Note that onnx2tf fixes all elements to 1 when performing accuracy checks. Do not use real images or test data. This is because the type of input data is not known.

If the error check using the -cotof option with all test data set at 1 converges to an error of around 1e-4, the inference results of your test code should also be within an error of around 1e-4 for all elements.

The onnx range of values were [4.7, 24.7] and the tflite range is [0.68631876, 11.6238165] and with metric depth such disparity matters.

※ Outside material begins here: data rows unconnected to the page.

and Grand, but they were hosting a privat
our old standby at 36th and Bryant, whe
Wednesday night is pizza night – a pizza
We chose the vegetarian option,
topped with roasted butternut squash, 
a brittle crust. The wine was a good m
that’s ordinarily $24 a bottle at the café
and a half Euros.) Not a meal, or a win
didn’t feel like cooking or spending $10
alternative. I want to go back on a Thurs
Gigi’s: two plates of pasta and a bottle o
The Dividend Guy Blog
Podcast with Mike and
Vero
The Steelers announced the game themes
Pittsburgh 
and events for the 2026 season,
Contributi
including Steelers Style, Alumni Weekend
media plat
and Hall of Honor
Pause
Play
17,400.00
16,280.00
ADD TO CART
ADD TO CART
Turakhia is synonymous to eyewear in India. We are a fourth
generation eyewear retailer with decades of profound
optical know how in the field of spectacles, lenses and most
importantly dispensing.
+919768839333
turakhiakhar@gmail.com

Therefore, as you point out, the situation where the final output values ​​of each model differ by more than a factor of 10 is clearly not a problem with the models themselves.

[AD-lite24]

If you eventually quantize to INT8/Float16 and use the model, accuracy is likely to degrade if the normalization process is performed at the beginning of the model. This is because the results vary greatly depending on the type of calibration performed during quantization, so including normalization in preprocessing does not necessarily result in a deterioration in accuracy.

Makes sense. Using float32 here but yes still holds true.

Thanks for the detail, I get why conversion is so hard especially for these larger models. So from what I can tell it is just not that easy to convert accurately for this particular model. And any arbitrary changes made by tflite cant be predicted (though normalization is not a big factor).

Therefore, as you point out, the situation where the final output values ​​of each model differ by more than a factor of 10 is clearly not a problem with the models themselves.

So the issue is tflite? The values are close but not accurate enough, but that cant be explained since -cotof test does give an error of less than 1e-4. Maybe some depth scaling? I will figure out the scale factor if there is one. Thanks a bunch!

[PINTO0309]

I have to attend a conference for the next three days, so my investigation and definitive answer will be a little delayed.